▶ **TEKSTFRAGMENT**
# # #

7. Zoals het College eerder heeft overwogen (vergelijk de uitspraken van het College van 14 juli 2020, ECLI:NL:CBB:2020:453 en van 21 juli 2020, ECLI:NL:CBB:2020:470), bestaat voor de toepassing van de hardheidsclausule aanleiding, indien het strikt volgen van de Regeling in het desbetreffende geval onevenredige gevolgen met zich brengt.
Het beroep van appellant op de hardheidsclausule slaagt niet. Verweerder stelt zich terecht op het standpunt dat appellant niet aannemelijk heeft gemaakt dat zijn bedrijfsvoering zodanig afwijkt van andere biologische veehouders dat verweerder daarin – ondanks dat de geldsommen (door het alsnog toepassen van artikel 72 van het Uitvoeringsbesluit) in het nieuwe besluit op bezwaar bijna zijn gehalveerd – aanleiding had moeten zien om de hardheidsclausule toe te passen. Het beroep dat appellant ter zitting heeft gedaan op eerdere uitspraken van het College over de hardheidsclausule (uitspraak van 16 maart 2021, ECLI:NL:CBB:264 en uitspraak van 23 maart 2021, ECLI:NL:CBB:2021:330) geeft geen grond voor een ander oordeel, omdat de feiten in die zaken niet helemaal gelijk zijn.

# # #

▶ **GEGEVEN INFORMATIE**
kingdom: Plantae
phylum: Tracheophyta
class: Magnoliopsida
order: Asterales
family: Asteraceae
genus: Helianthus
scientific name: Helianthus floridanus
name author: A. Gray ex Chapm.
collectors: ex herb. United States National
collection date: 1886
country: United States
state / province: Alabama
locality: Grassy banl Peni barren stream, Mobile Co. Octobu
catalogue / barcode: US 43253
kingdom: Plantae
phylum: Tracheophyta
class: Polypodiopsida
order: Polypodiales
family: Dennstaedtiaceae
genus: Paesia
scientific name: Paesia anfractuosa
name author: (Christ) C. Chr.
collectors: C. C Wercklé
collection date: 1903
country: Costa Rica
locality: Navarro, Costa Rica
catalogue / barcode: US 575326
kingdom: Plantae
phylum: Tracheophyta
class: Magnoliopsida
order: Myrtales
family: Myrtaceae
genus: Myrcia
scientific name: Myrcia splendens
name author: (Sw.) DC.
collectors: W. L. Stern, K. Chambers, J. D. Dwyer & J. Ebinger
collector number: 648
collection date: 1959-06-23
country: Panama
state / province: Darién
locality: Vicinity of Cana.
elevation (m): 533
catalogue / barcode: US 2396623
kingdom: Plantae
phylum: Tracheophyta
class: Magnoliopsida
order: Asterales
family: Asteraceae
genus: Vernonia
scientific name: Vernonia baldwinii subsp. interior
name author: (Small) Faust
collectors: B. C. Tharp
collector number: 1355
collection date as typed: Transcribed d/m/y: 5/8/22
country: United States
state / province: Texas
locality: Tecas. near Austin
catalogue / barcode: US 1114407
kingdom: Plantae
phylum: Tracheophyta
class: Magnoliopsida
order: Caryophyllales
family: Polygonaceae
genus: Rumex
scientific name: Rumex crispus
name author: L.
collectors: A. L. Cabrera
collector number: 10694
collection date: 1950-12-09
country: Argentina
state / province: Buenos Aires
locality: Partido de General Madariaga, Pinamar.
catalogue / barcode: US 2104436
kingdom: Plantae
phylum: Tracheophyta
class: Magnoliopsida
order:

# # #

▶ **OPDRACHTDOEL**
Noem alle data van uitspraken van het College die in het tekstfragment over de hardheidsclausule worden vermeld. De rijen zijn afkomstig uit een andere bron dan het tekstfragment.

▶ **OPLOSSING OPDRACHT**
14 juli 2020, 21 juli 2020, 16 maart 2021 en 23 maart 2021.